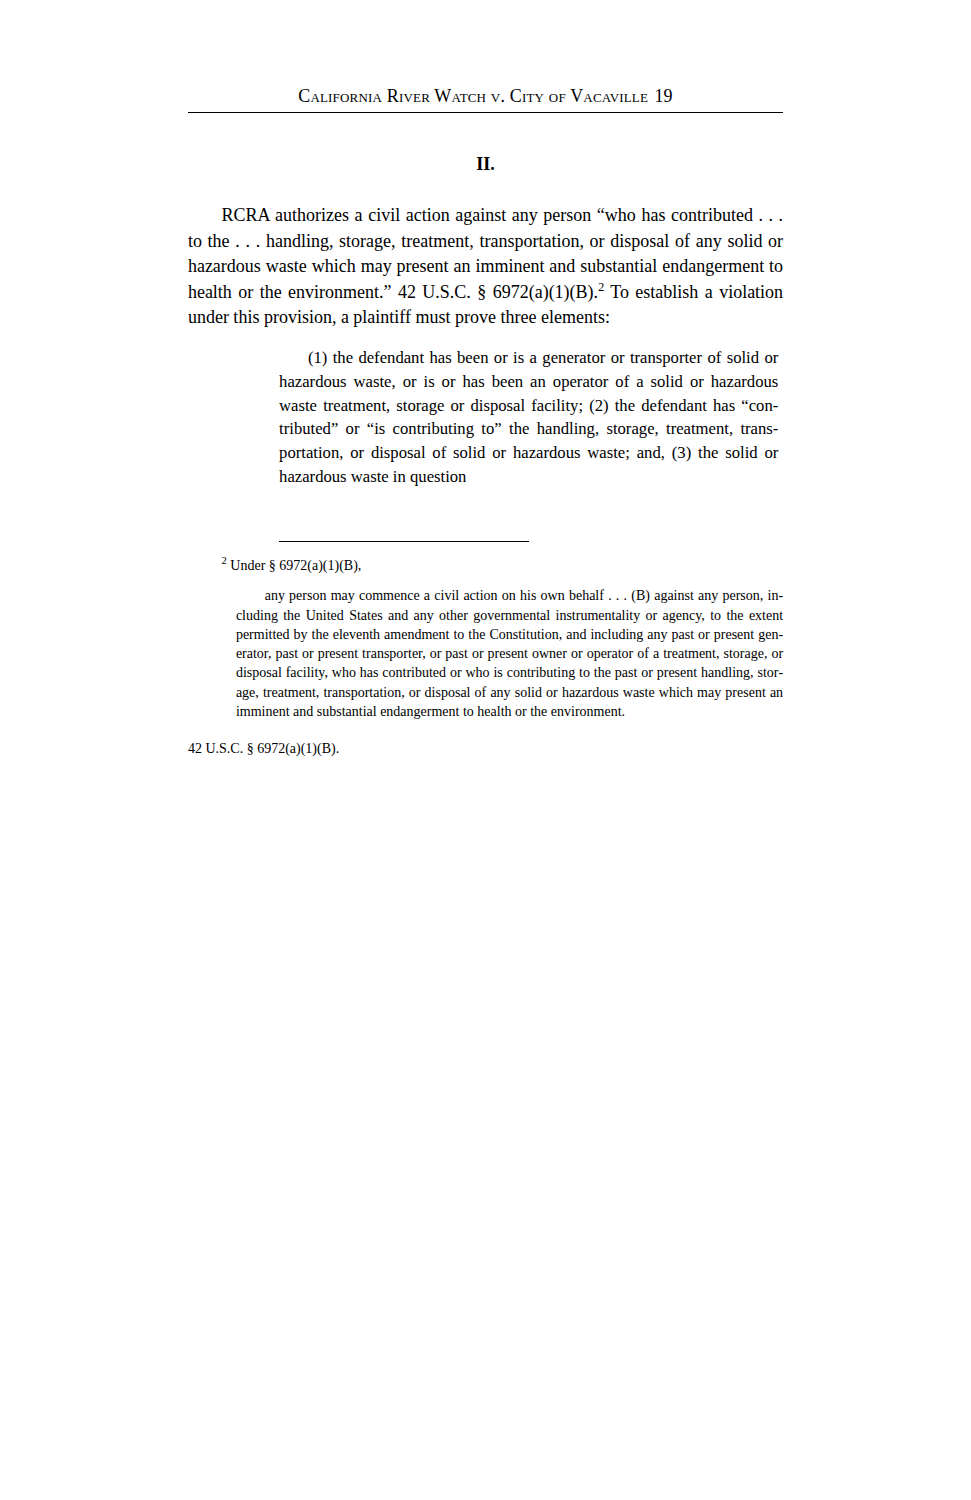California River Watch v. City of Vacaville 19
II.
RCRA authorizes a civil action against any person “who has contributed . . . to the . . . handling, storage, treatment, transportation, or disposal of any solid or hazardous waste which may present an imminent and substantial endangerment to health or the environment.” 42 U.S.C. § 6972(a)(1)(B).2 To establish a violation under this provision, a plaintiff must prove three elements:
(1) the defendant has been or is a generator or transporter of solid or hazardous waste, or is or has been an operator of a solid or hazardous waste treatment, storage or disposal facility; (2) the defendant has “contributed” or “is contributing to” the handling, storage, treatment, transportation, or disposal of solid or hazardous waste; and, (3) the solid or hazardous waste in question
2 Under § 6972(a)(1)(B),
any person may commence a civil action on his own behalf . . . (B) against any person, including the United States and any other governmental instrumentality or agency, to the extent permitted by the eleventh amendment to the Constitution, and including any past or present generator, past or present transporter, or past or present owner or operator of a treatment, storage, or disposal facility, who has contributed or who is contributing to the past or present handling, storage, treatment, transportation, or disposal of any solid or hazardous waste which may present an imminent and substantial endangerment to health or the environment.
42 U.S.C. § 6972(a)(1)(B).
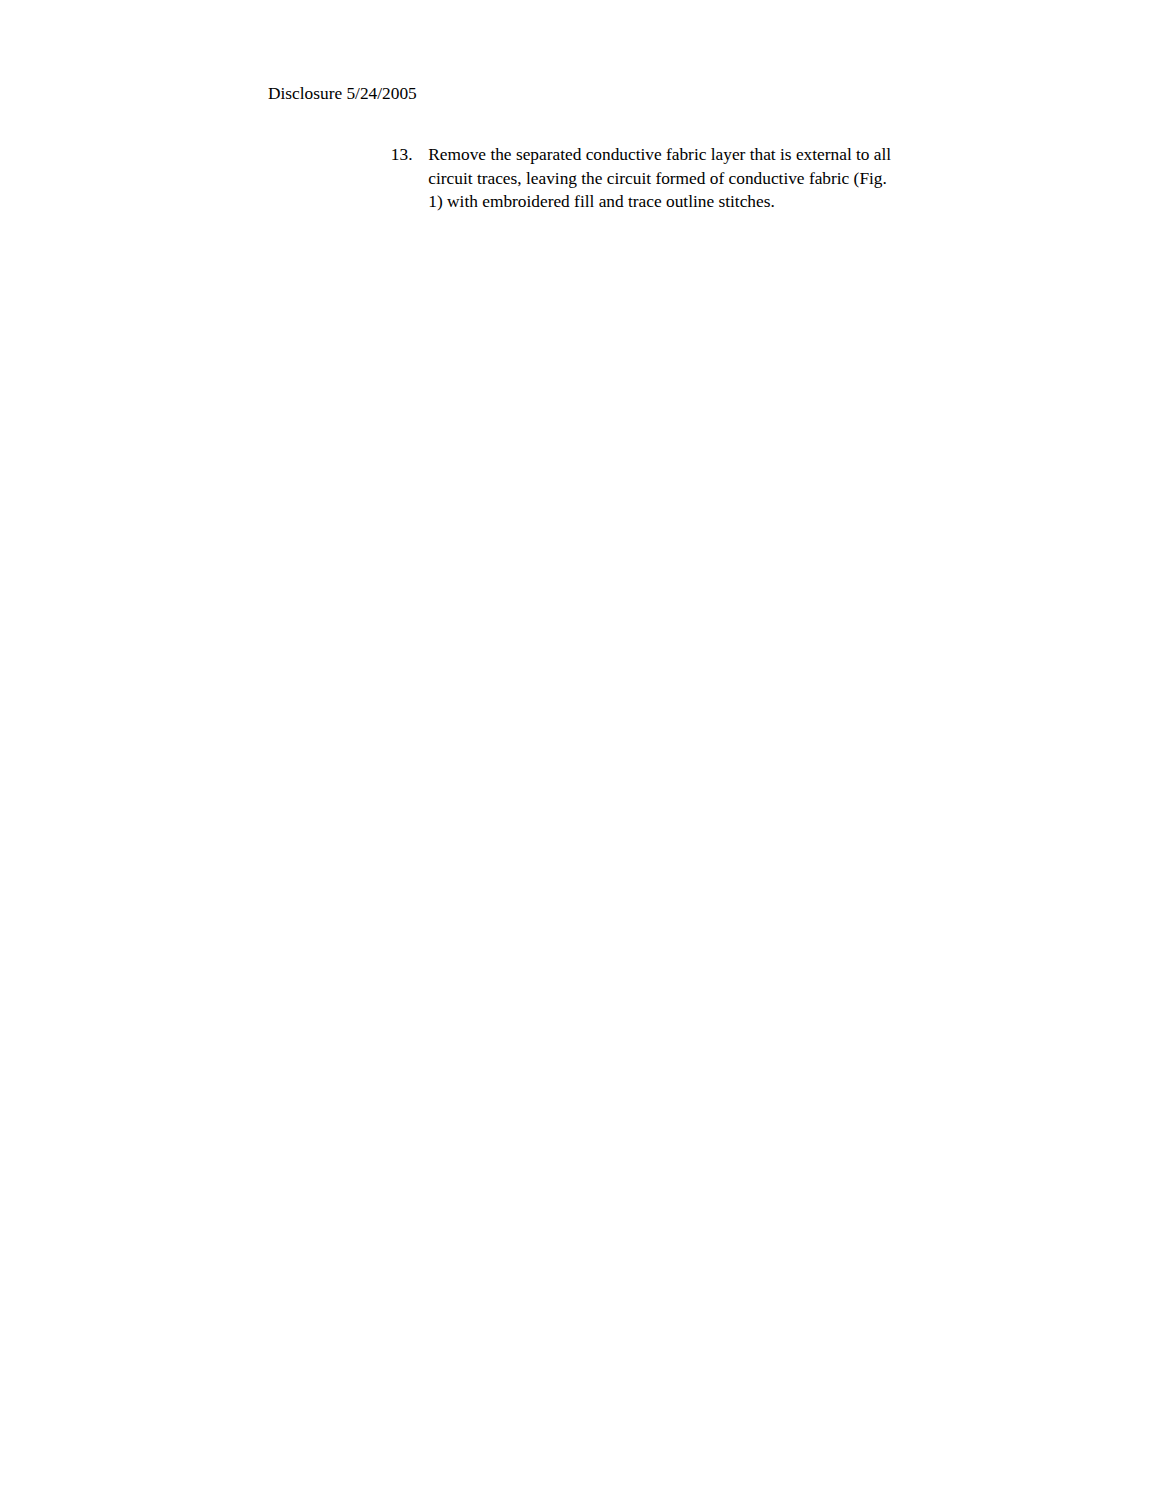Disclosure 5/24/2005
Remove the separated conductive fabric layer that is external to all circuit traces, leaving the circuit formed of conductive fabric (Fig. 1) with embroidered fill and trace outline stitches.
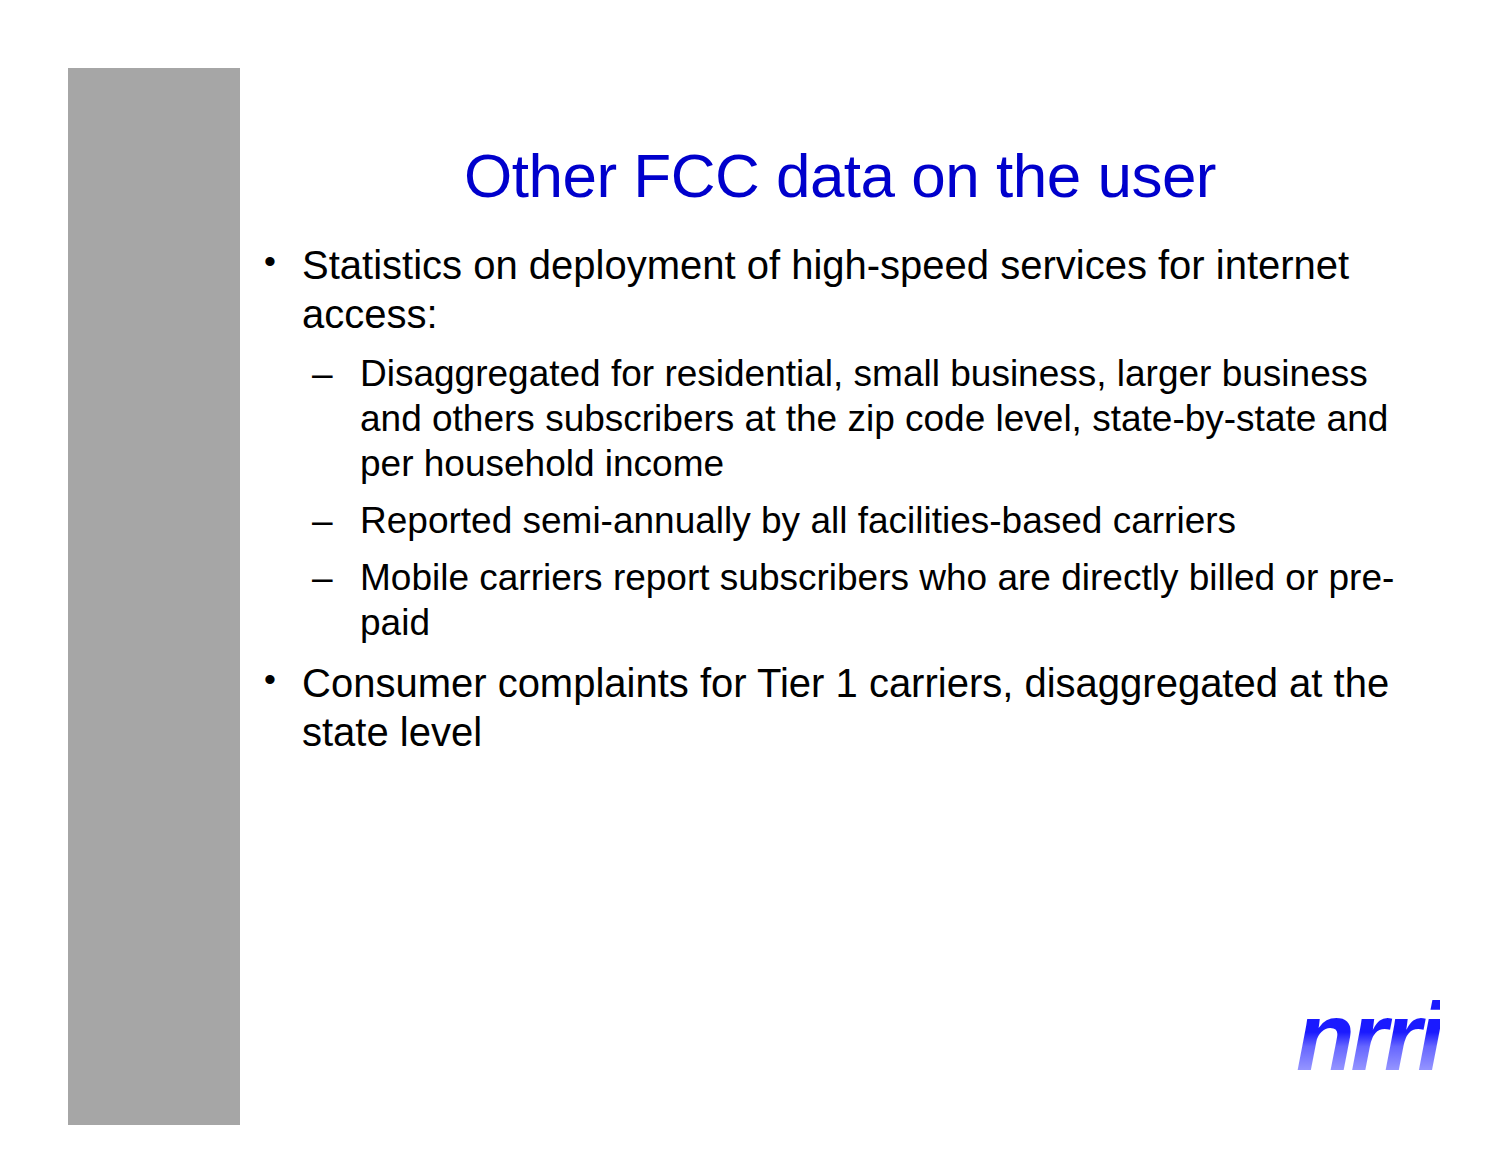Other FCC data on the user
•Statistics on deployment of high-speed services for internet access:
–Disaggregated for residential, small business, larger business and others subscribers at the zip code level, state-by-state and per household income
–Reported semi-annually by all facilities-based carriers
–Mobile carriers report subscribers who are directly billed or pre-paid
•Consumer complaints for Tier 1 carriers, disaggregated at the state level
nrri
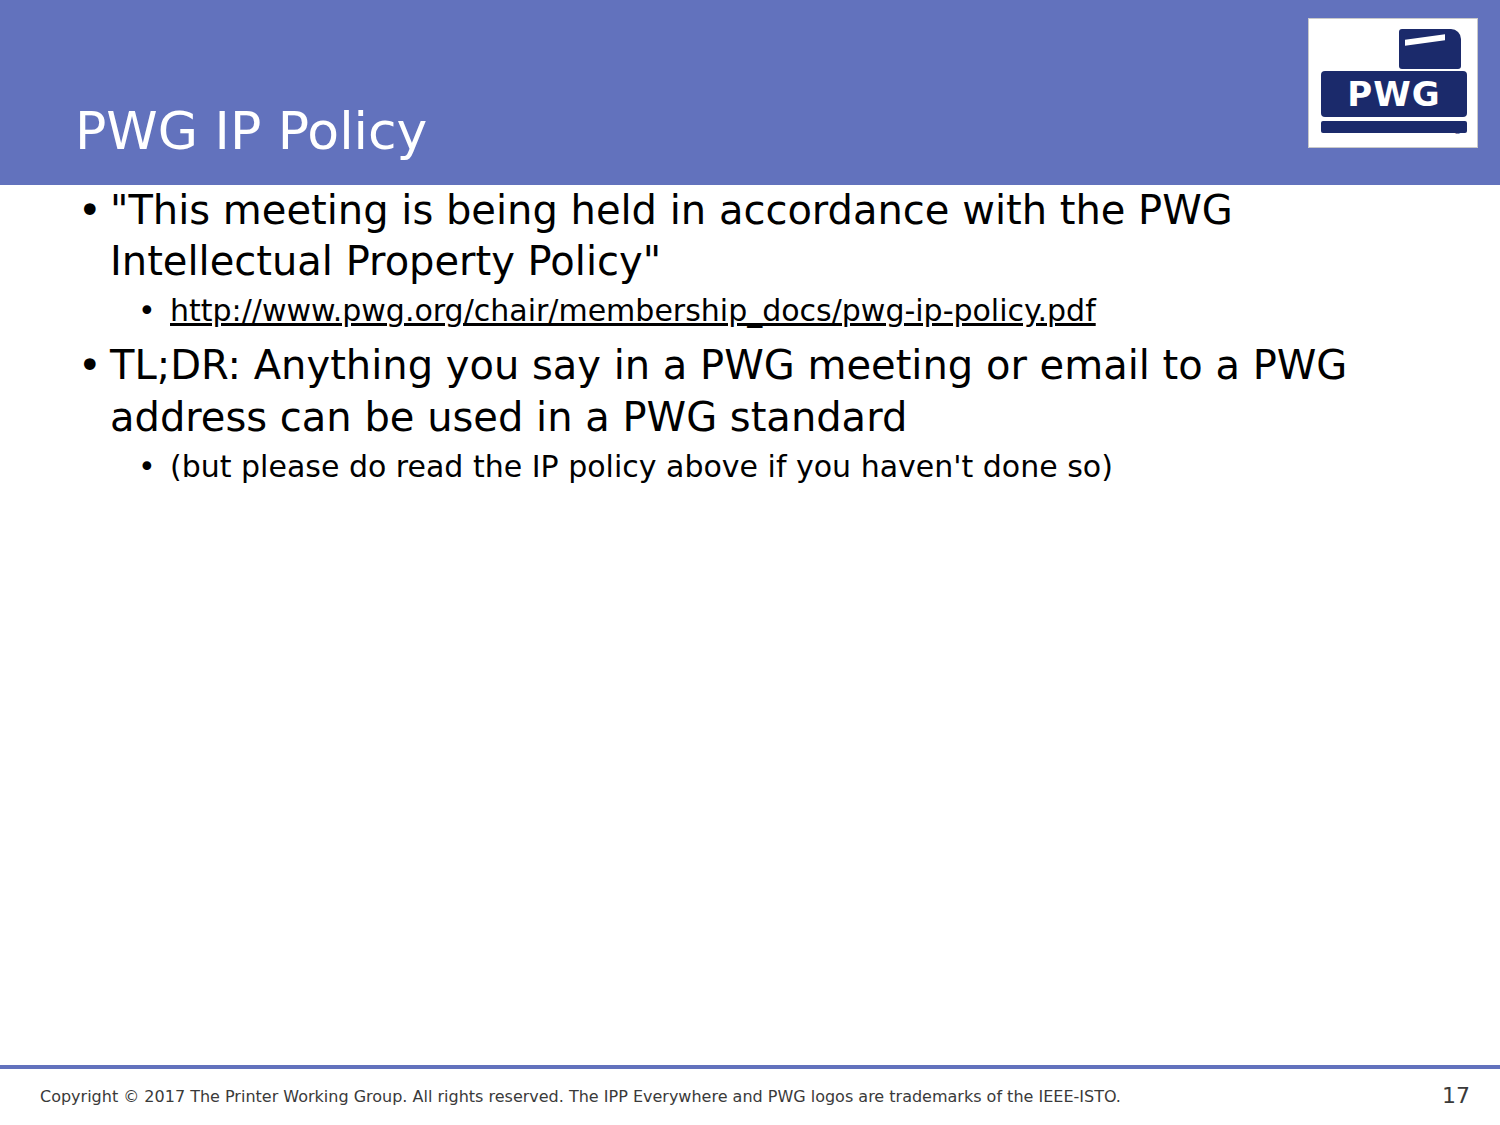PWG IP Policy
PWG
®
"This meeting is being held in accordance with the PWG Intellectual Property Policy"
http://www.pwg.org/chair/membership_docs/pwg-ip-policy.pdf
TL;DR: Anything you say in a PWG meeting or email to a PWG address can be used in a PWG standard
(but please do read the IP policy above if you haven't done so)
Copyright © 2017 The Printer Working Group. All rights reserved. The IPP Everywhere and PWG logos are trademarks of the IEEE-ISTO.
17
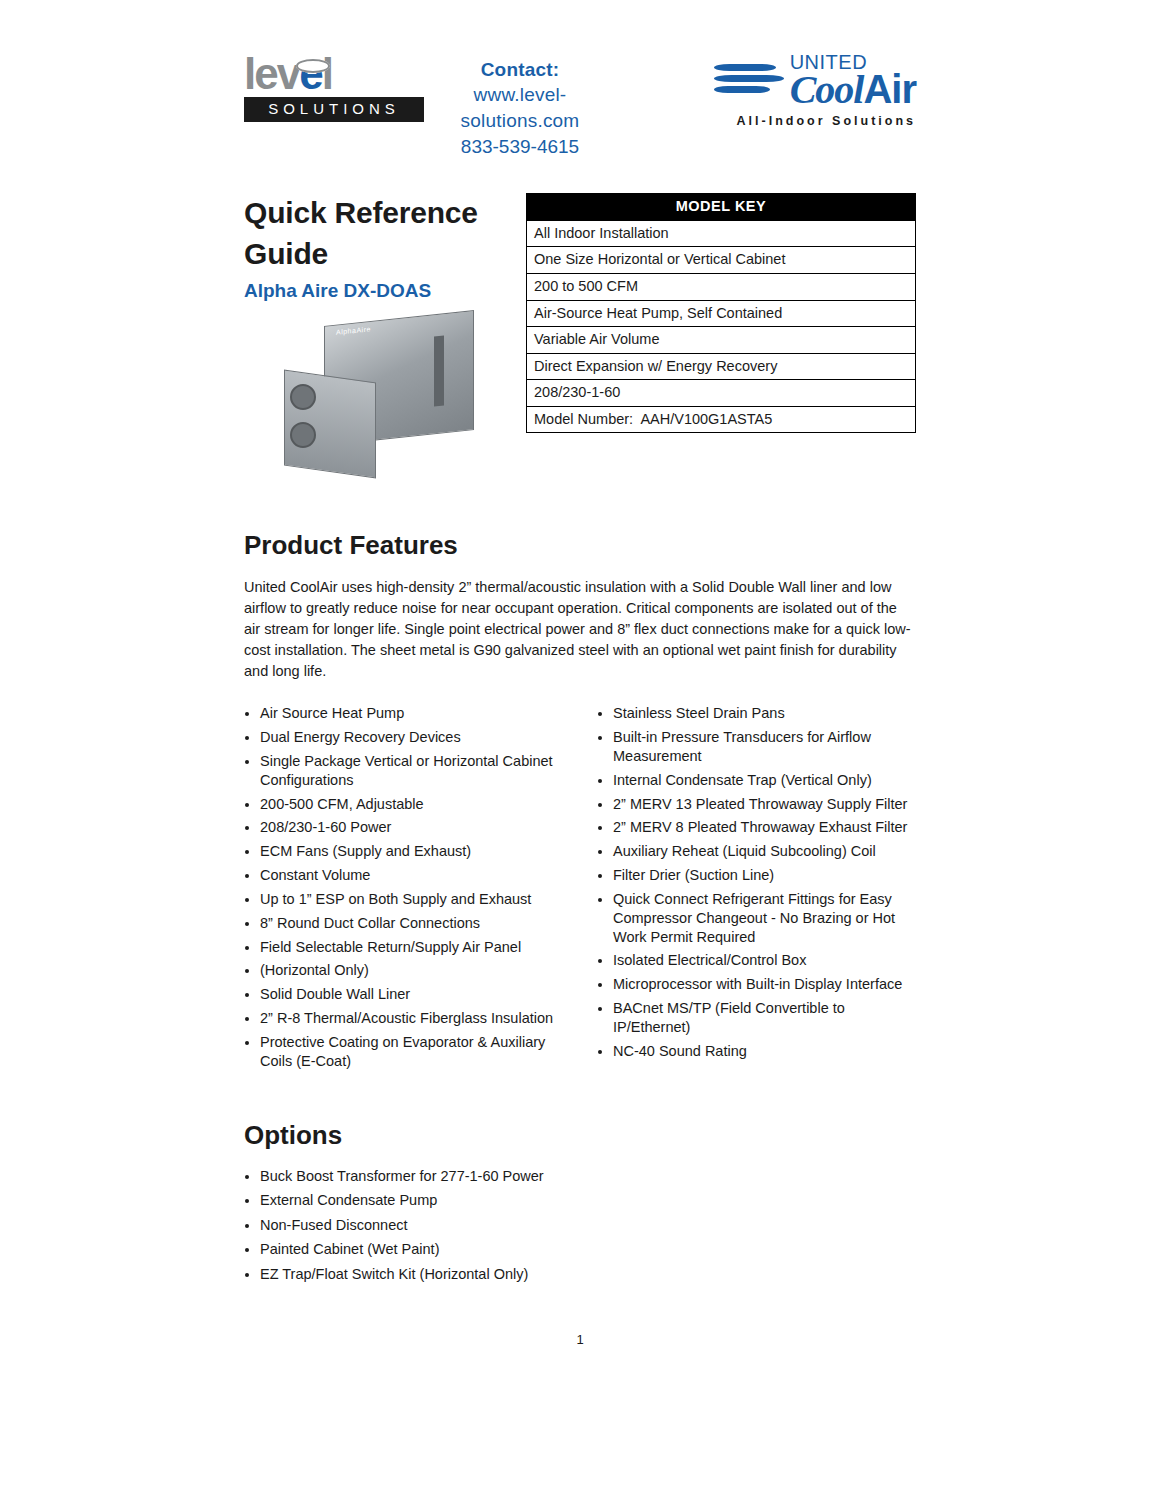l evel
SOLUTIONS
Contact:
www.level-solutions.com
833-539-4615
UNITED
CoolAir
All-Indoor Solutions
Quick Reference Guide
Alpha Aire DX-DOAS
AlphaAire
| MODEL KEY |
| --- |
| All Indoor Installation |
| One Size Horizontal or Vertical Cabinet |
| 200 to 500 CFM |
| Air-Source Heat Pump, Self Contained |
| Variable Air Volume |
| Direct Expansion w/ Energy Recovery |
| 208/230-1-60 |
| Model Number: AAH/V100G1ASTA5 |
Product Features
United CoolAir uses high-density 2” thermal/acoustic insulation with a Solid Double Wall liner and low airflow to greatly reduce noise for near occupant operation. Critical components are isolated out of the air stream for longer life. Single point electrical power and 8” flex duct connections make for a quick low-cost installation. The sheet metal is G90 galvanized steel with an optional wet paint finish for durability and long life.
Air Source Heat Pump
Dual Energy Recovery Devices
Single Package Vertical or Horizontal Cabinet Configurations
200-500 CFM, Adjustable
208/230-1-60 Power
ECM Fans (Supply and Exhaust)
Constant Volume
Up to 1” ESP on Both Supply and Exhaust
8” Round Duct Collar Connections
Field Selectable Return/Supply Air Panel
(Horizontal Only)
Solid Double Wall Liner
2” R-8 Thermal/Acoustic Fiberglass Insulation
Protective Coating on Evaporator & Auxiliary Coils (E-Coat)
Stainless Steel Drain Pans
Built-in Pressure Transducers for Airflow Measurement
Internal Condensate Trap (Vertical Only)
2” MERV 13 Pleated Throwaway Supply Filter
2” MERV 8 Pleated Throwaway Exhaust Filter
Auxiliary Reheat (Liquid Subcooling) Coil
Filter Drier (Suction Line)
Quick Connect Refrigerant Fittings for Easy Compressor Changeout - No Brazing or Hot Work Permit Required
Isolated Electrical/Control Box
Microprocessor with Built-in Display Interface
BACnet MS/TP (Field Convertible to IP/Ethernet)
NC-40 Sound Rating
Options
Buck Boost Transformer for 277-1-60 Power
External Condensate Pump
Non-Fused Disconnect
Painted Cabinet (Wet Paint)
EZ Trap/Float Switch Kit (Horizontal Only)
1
--------------------------------------------------
= Directions for this task =
Extract every line from the one containing "Built-in Pressure Transducers" to the end of the entries, including both of those lines, exactly as given and with nothing added.

= Finished task =
Built-in Pressure Transducers for Airflow Measurement
Internal Condensate Trap (Vertical Only)
2” MERV 13 Pleated Throwaway Supply Filter
2” MERV 8 Pleated Throwaway Exhaust Filter
Auxiliary Reheat (Liquid Subcooling) Coil
Filter Drier (Suction Line)
Quick Connect Refrigerant Fittings for Easy Compressor Changeout - No Brazing or Hot Work Permit Required
Isolated Electrical/Control Box
Microprocessor with Built-in Display Interface
BACnet MS/TP (Field Convertible to IP/Ethernet)
NC-40 Sound Rating
Options
Buck Boost Transformer for 277-1-60 Power
External Condensate Pump
Non-Fused Disconnect
Painted Cabinet (Wet Paint)
EZ Trap/Float Switch Kit (Horizontal Only)
1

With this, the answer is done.